Each entry that follows should be set down precisely, with its pictures removed.

(Pixel coordinate listings)
↓
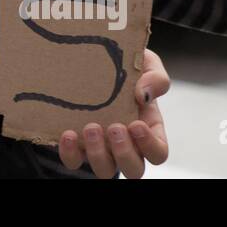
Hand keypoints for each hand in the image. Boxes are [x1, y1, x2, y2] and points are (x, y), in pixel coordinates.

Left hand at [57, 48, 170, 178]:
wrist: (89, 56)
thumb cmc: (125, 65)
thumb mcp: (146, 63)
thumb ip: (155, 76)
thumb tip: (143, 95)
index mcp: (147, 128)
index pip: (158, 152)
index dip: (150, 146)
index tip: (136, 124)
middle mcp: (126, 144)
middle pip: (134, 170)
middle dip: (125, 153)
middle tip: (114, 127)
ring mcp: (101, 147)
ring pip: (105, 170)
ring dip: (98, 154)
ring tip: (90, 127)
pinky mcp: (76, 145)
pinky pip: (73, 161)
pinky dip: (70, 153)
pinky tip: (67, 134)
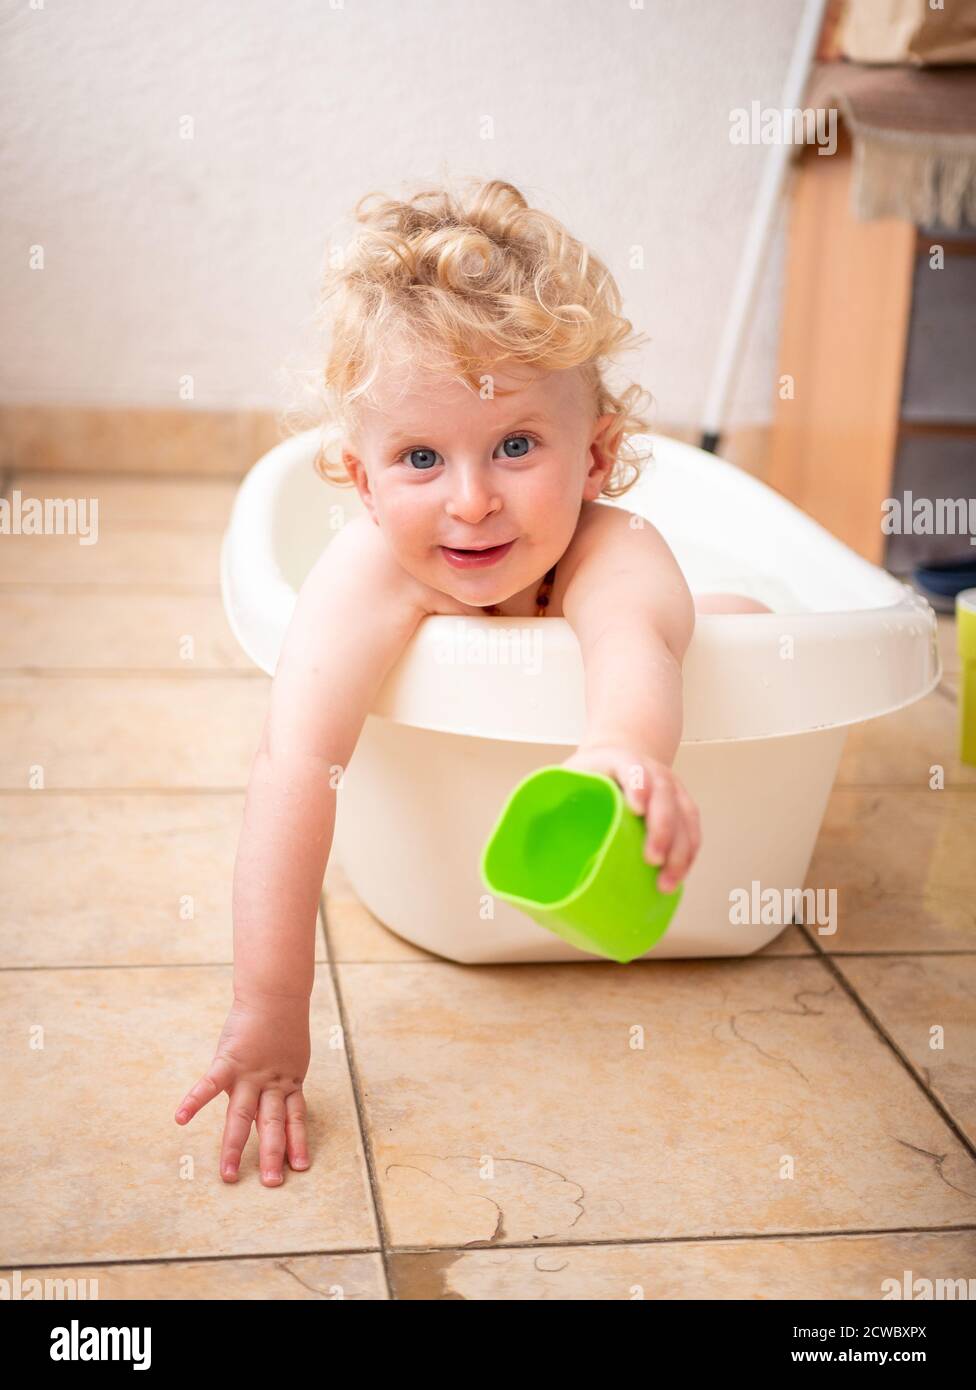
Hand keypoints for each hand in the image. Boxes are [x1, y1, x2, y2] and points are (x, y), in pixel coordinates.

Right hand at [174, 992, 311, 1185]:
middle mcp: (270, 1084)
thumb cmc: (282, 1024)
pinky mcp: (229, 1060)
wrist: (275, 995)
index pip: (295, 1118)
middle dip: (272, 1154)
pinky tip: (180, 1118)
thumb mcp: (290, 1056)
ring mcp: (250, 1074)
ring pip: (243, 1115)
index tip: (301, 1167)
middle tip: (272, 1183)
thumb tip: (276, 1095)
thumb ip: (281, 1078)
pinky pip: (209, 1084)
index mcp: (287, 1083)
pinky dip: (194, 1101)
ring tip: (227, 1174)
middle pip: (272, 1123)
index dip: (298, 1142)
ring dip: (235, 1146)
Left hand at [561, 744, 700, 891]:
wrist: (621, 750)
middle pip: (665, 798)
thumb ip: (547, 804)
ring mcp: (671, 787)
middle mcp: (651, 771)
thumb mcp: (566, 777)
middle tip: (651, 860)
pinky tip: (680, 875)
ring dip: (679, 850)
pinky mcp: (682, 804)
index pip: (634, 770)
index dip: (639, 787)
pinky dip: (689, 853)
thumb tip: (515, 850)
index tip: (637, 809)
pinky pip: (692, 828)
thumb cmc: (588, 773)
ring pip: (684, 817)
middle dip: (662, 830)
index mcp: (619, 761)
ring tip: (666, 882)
↑
- [Problem solution]:
Hand keypoints for each hand in the image. Boxes are [x1, y1, x2, y2] and points are (x, y), in pixel coordinates.

Left hand at [57, 48, 170, 178]:
wrist: (89, 56)
thumb cmc: (125, 65)
thumb mcp: (146, 63)
thumb ip: (155, 76)
thumb tip: (143, 95)
index mcp: (147, 128)
index pip: (158, 152)
index dip: (150, 146)
index tip: (136, 124)
middle mcp: (126, 144)
middle pip: (134, 170)
middle dip: (125, 153)
middle tip: (114, 127)
ring mcp: (101, 147)
ring pip: (105, 170)
ring dip: (98, 154)
ring tip: (90, 127)
pinky mcp: (76, 145)
pinky pip: (73, 161)
pinky dip: (70, 153)
pinky tip: (67, 134)
Hand keypoints for each hand in the image. Boxes are [x1, y1, x2, y2] and points are (x, y), in pixel coordinates.

Right hand at [174, 992, 311, 1185]:
middle mcp: (270, 1084)
thumb cmc: (282, 1024)
pinky mcp: (229, 1060)
wrist: (275, 995)
index pip: (295, 1118)
middle dip: (272, 1154)
pinky tip: (180, 1118)
thumb mcp: (290, 1056)
ring mcp: (250, 1074)
ring pip: (243, 1115)
index tip: (301, 1167)
middle tip: (272, 1183)
thumb tip: (276, 1095)
thumb ip: (281, 1078)
pinky pip: (209, 1084)
index mcp: (287, 1083)
pinky dip: (194, 1101)
ring tip: (227, 1174)
middle pip: (272, 1123)
index dip: (298, 1142)
ring dip: (235, 1146)
Left hand at [561, 744, 700, 891]:
wrist: (621, 750)
middle pip: (665, 798)
thumb ip: (547, 804)
ring mcp: (671, 787)
middle mcp: (651, 771)
thumb mcp: (566, 777)
middle tip: (651, 860)
pinky tip: (680, 875)
ring dip: (679, 850)
pinky mcp: (682, 804)
index pip: (634, 770)
index dip: (639, 787)
pinky dip: (689, 853)
thumb tip: (515, 850)
index tip: (637, 809)
pinky pip: (692, 828)
thumb cmc: (588, 773)
ring pip: (684, 817)
middle dip: (662, 830)
index mcp: (619, 761)
ring tip: (666, 882)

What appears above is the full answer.